Solar System and Planetary Science
The NRAO facilities remain the paramount tools of radio astronomy in the study of planetary science and Solar physics. Working in concert with space missions and ground-based facilities, the VLA, ALMA, and VLBA have contributed in the last year in areas ranging from the energy source of the Solar chromosphere, to winds, storms, and polar vortices in the atmospheres of Saturn, Uranus, Neptune, and Jupiter, to the surfaces of Kuiper belt objects and volcanos on Io.
- Figure 3. ALMA 343 GHz image of Callisto at 0.16” resolution with mean disk emission subtracted. Right: ALMA contours plus the albedo map from Voyager and Galileo imaging (Camarca et al. 2023). A few crater impact regions are indicated, showing higher albedo and cooler mm thermal emission.
- Figure 4. ALMA 12m and ACA 345 GHz images of the Didymous-Dimorphos binary asteroid system after impact of the DART deep space probe (Roth et al. 2023, arXiv:2306.05908).

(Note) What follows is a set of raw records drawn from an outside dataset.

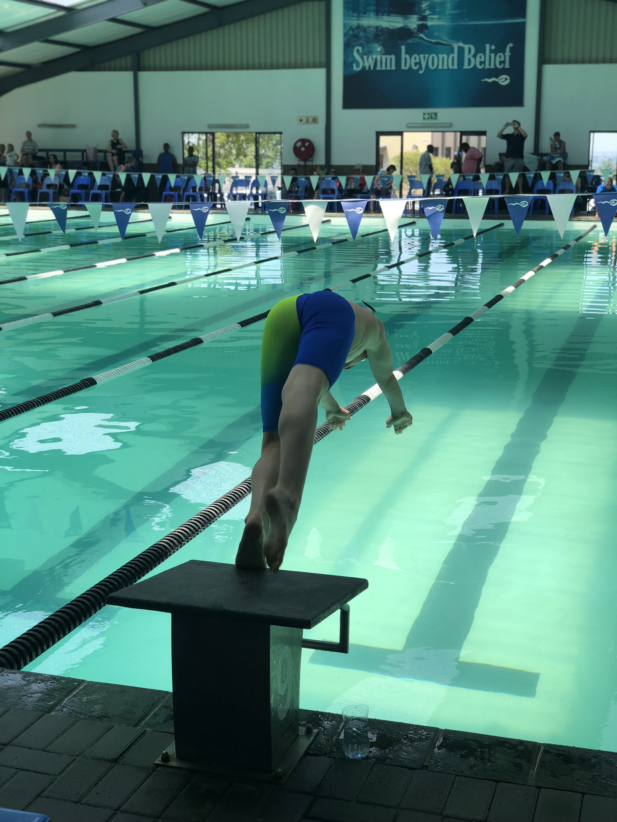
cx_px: 308
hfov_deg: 28.0
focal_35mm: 52
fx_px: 1236
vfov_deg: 36.8
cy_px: 411
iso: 16
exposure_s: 1/335
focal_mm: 6
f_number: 2.4
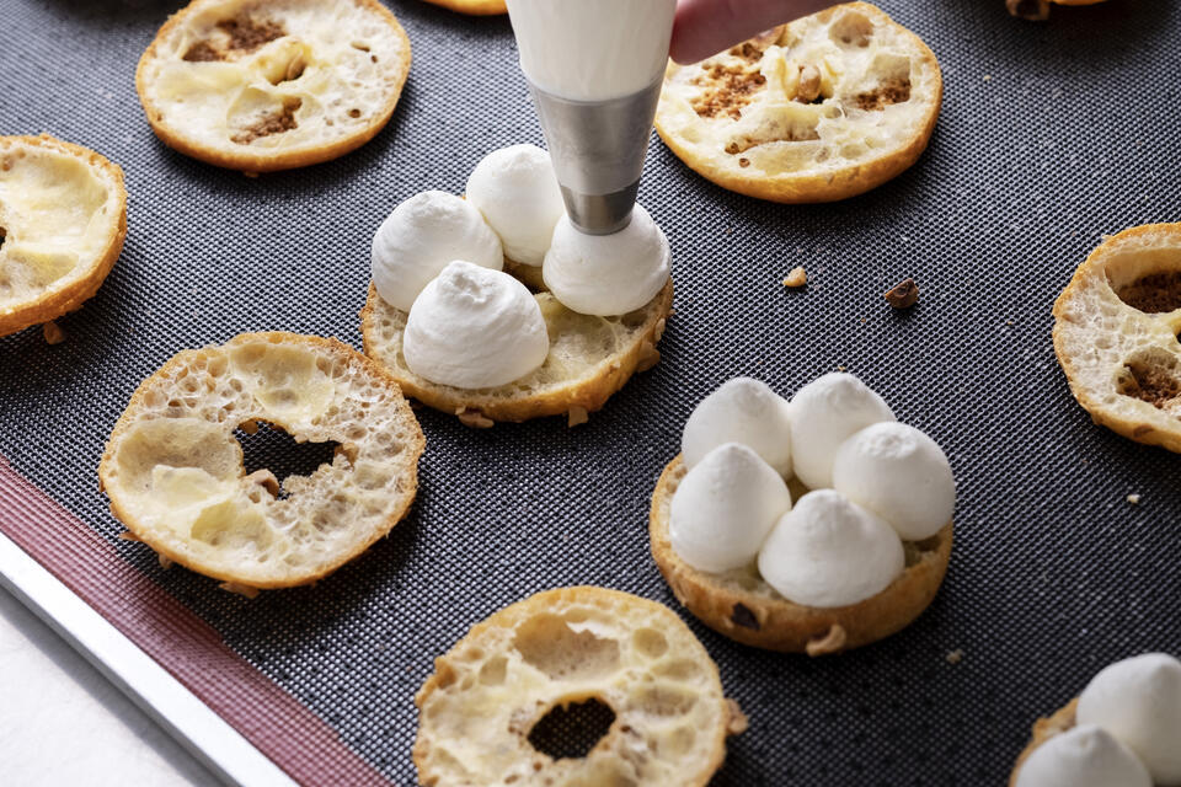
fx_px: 2755
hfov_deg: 24.2
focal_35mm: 84
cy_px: 394
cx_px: 590
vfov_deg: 16.3
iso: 640
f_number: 5.6
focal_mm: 56
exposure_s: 1/125
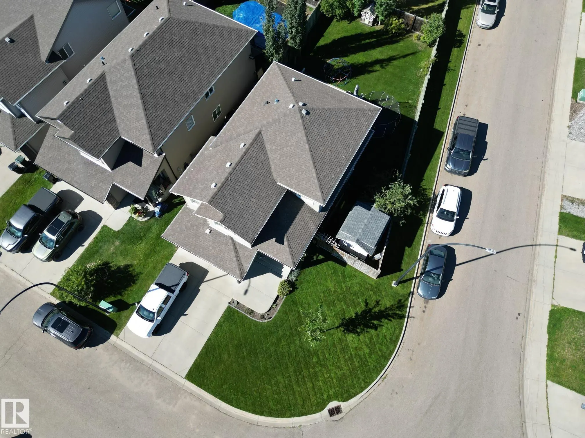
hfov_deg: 71.6
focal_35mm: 24
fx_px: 406
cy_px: 219
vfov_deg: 56.8
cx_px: 292
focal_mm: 6.72
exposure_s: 1/2000
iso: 110
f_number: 1.7
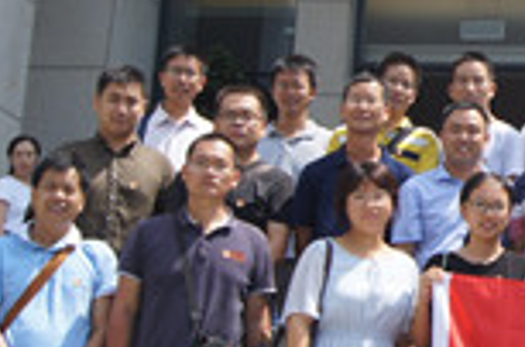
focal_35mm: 106
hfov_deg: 17.8
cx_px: 721
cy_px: 52
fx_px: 1541
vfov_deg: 12.8
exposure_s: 1/100
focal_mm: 18
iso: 100
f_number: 10
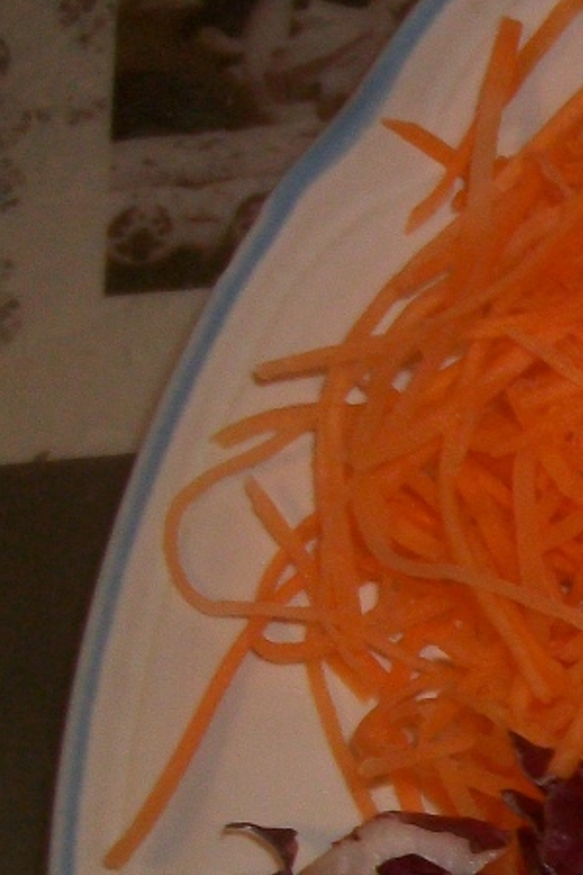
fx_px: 2842
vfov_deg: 17.0
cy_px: 951
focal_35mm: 117
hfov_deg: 9.9
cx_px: 1526
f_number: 2.9
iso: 125
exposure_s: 1/40
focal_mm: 5.7
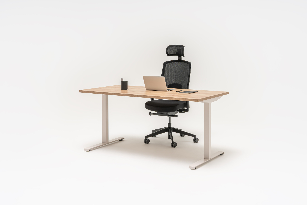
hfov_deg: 39.6
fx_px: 426
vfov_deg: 27.0
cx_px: 154
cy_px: 102
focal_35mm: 50
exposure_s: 1/125
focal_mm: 50
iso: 100
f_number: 11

ALMA played an important role as a ground facility in the Double Asteroid Redirection Test (DART; Figure 4; Roth et al. 2023)— a deep space probe designed to investigate the effect of satellite impact on asteroid orbits, as part of the kinetic impactor planetary defense technique program at NASA. ALMA detected thermal emission from the asteroid at 345 GHz both before and after impact. The comparison of the two observations provide the most sensitive measurement of mm-sized ejecta caused by the impact. Depending on the material composition, the ejecta mass was ~ few x107 kg, representing about 1% of Dimorphos’ total mass.